### Try it
Extend the passage on WombatOAM version alarms, picking up right after its final sentence.

This is quite normal during a hot code upgrade or on a development node that is configured to recompile modules when the source code is changed, but in a production environment it is likely to indicate a problem either in configuration or in deployment management.
While it useful to apply patches manually to keep control of the process, automating system deployments by using scripts is less prone to errors. Nonetheless, scripts can also fail, so if you suspect that some nodes are using different versions of the same module, check the MD5 hashes or the used compilation options hold for the module loaded on those nodes. You can use WombatOAM to easily retrieve this information: Under Topology, select the node or node family, click Modules. WombatOAM shows detailed information about all the modules loaded on your system. You can find a specific module by using the search box at the top.
When the old version of the module is no longer in use, there is no need to keep it loaded in. To get rid of such old versions, go to Topology and select the node having old code → Home. In the Soft purge modules panel submit the request. Executing this request is safe, as only the old version of those modules are purged that aren't referenced by any process.
As the result, the old version of my_mod was successfully purged, which cleared the old_code alarm automatically.
different_application_versions alarm
It isn't only the presence of different module versions that can lead to partial service degradations. If different application versions are running on some nodes of a cluster, users are also likely to experience problems.

Scene geometry reasoning data
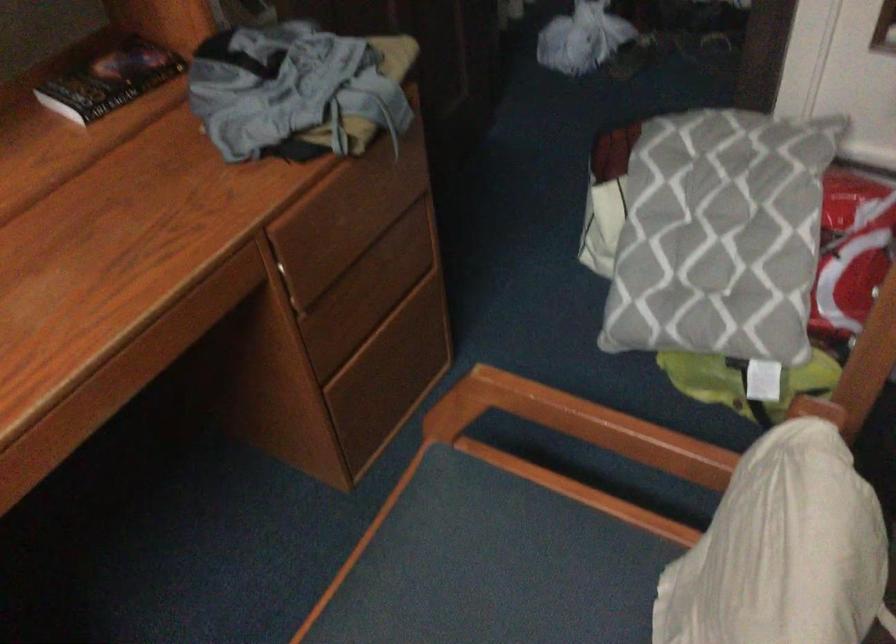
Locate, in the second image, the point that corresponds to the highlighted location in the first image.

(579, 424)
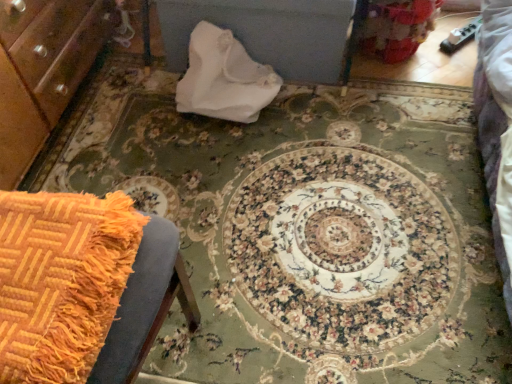
What are the coordinates of `vacant region above orange woven blanket at lower left (from a real-world perspective)` in the screenshot? It's located at (44, 264).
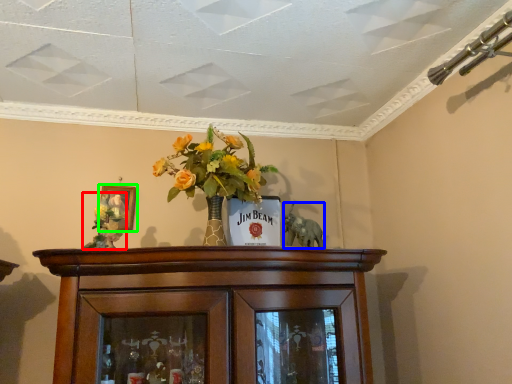
Question: Based on their relative distances, which object is farther from floral arrangement (highlighted by a red box)? Choose from animal (highlighted by a blue box) and picture frame (highlighted by a green box).

Choices:
 (A) animal
 (B) picture frame

Answer: (A)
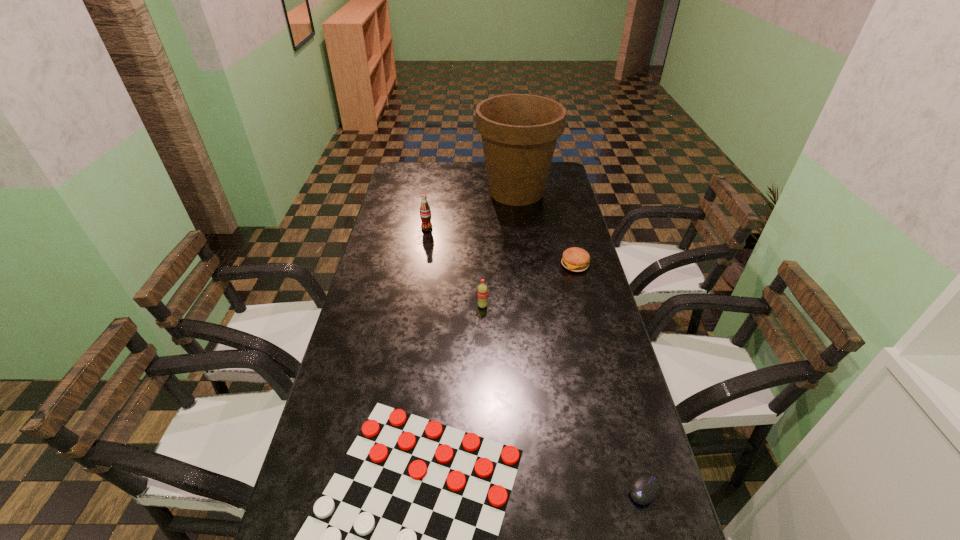
Point out which object is positioned as the third nearest to the shortest object. Please provide its 2D coordinates. Your answer should be formatted as a tuple, i.e. [(x, y)], where the tuple contains the x and y coordinates of a point satisfying the conditions above.

[(575, 259)]

Locate an element on the screen. object that stands as the closest to the shortest object is located at coordinates (645, 487).

Identify the location of free spot that satisfies the following two spatial constraints: 1. on the front side of the hamburger; 2. on the left side of the computer mouse. (633, 490).

Locate an element on the screen. The image size is (960, 540). vacant region that satisfies the following two spatial constraints: 1. on the back side of the third nearest object; 2. on the left side of the fourth nearest object is located at coordinates (482, 265).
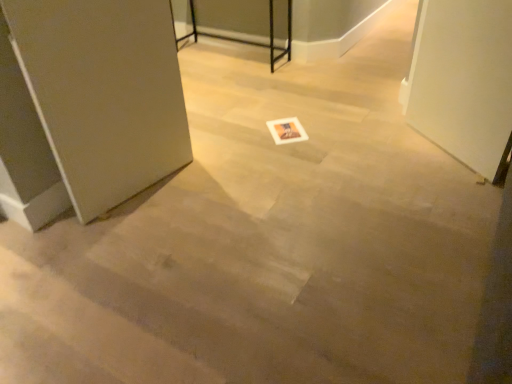
Question: In terms of width, does metallic black table at upper center look wider or thinner when compared to white paper postcard at center?

Choices:
 (A) thin
 (B) wide

Answer: (B)

Question: Is point (271, 41) positioned closer to the camera than point (288, 130)?

Choices:
 (A) farther
 (B) closer

Answer: (A)

Question: Estimate the real-world distances between objects in this image. Which object is farther from the metallic black table at upper center?

Choices:
 (A) satin silver door at left
 (B) white glossy screen door at right
 (C) white paper postcard at center

Answer: (A)

Question: Estimate the real-world distances between objects in this image. Which object is closer to the metallic black table at upper center?

Choices:
 (A) white glossy screen door at right
 (B) satin silver door at left
 (C) white paper postcard at center

Answer: (C)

### Answer section
"I was visiting a customer trialling WombatOAM to show how they can totally exploit what WombatOAM provides. First, I noticed that they have an active alarm. Going into the Alarms page, I saw the different_application_versions alarm relevant for their production Riak cluster had been raised. Having described the alarm, which is raised if some nodes belonging to the same cluster use different version of a certain application, they immediately questioned the devops. The devops were saying for sure that it couldn't happen to their production cluster, but they left us alone to double check. While the devops were away we were exploring the Notification's features. Browsing the collected log entries from the Riak cluster we noticed that crash reports about calling an undefined function were repetitively generated on some Riak nodes. These nodes were exactly the ones that were running the old version according to the alarm! At that time the devops returned and admitted that they had forgotten to upgrade those Riak nodes and just completed the upgrade process. In evidence, the active alarm got automatically cleared by WombatOAM confirming that the anomaly disappeared."
Crash reports
WombatOAM shows crash reports under Notifications. If you have a few hundred nodes in production, you can conveniently aggregate crashes in one place, or write handlers to forward them to a third-party tool, email them, or automatically raise tickets.
Below are two examples, encountered during heavy soak testing. The first one was collected from SASL:
The following crash report was collected from the lager handler:
Consider the following story from a WombatOAM customer:
"We had a client with 200 nodes in production. The only way for them to detect that a process had crashed was to log on to a machine, into the node shell and filter in the SASL report browser. WombatOAM retrieves all of the SASL and Lager reports for you in one place, so you can notice crashes and address them."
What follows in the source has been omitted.